* **Task statement**: Leave the images out and write out each entry exactly as shown.

───── Records for this exercise ─────

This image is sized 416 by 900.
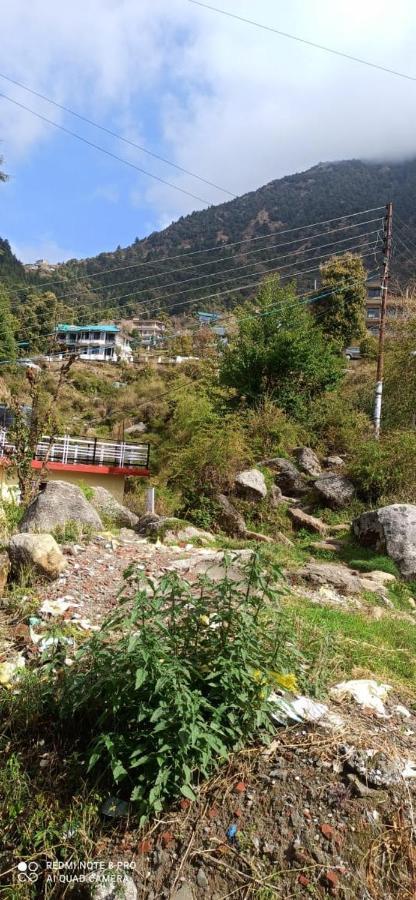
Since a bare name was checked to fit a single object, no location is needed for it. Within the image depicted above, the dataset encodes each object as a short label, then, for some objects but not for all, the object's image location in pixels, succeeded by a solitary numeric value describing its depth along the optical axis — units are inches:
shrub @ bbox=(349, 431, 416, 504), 484.7
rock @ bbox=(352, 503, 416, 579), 360.5
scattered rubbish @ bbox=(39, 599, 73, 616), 172.3
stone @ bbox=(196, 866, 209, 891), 91.4
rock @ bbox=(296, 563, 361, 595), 285.1
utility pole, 625.9
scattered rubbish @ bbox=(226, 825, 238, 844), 96.9
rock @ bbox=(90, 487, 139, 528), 398.0
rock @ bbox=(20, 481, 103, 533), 268.5
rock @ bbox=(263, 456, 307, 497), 554.3
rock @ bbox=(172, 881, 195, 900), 90.2
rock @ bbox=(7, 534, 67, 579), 195.5
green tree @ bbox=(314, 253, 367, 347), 1217.4
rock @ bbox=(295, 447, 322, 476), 590.6
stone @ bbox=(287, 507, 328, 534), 463.5
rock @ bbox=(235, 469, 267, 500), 498.6
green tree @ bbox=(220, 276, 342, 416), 697.6
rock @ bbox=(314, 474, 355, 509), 508.4
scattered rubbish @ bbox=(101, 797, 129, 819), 100.0
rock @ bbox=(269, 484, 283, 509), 499.1
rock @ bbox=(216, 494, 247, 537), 456.1
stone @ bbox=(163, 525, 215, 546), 344.2
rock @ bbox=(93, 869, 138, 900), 90.4
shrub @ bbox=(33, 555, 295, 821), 95.7
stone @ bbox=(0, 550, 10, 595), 190.7
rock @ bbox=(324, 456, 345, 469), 600.7
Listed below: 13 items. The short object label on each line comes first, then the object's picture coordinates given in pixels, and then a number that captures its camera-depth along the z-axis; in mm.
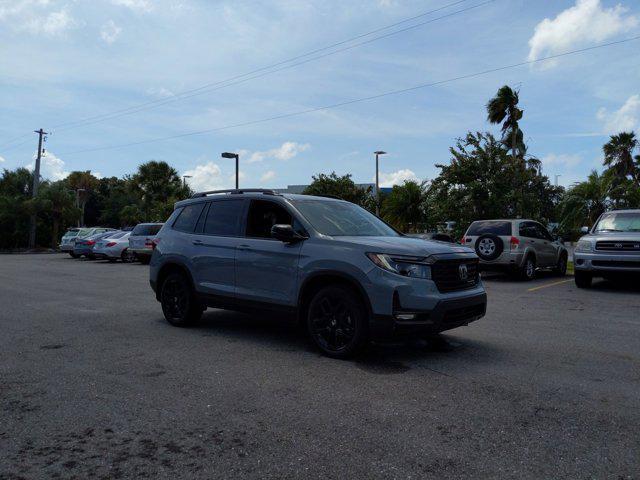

─────

* **Result of this exercise**:
This image is sized 416 by 900.
Since a bare name was checked to fit a single object, no location is needed for it. Within the image depicted above, the dataset encodes each object as a short label, then, for some objects but not for all, the object's image location in pixels, succeeded by a solitary numeric value describing its depth along the optical axis — units are inches:
shrub @ bbox=(349, 431, 416, 504), 484.7
rock @ bbox=(352, 503, 416, 579), 360.5
scattered rubbish @ bbox=(39, 599, 73, 616), 172.3
stone @ bbox=(196, 866, 209, 891), 91.4
rock @ bbox=(296, 563, 361, 595), 285.1
utility pole, 625.9
scattered rubbish @ bbox=(226, 825, 238, 844), 96.9
rock @ bbox=(90, 487, 139, 528), 398.0
rock @ bbox=(20, 481, 103, 533), 268.5
rock @ bbox=(263, 456, 307, 497), 554.3
rock @ bbox=(172, 881, 195, 900), 90.2
rock @ bbox=(7, 534, 67, 579), 195.5
green tree @ bbox=(314, 253, 367, 347), 1217.4
rock @ bbox=(295, 447, 322, 476), 590.6
stone @ bbox=(287, 507, 328, 534), 463.5
rock @ bbox=(235, 469, 267, 500), 498.6
green tree @ bbox=(220, 276, 342, 416), 697.6
rock @ bbox=(314, 474, 355, 509), 508.4
scattered rubbish @ bbox=(101, 797, 129, 819), 100.0
rock @ bbox=(269, 484, 283, 509), 499.1
rock @ bbox=(216, 494, 247, 537), 456.1
stone @ bbox=(163, 525, 215, 546), 344.2
rock @ bbox=(93, 869, 138, 900), 90.4
shrub @ bbox=(33, 555, 295, 821), 95.7
stone @ bbox=(0, 550, 10, 595), 190.7
rock @ bbox=(324, 456, 345, 469), 600.7
Listed below: 13 items. The short object label on each line comes first, then the object's picture coordinates given in pixels, and then a number that captures its camera-depth along the z-axis; in mm.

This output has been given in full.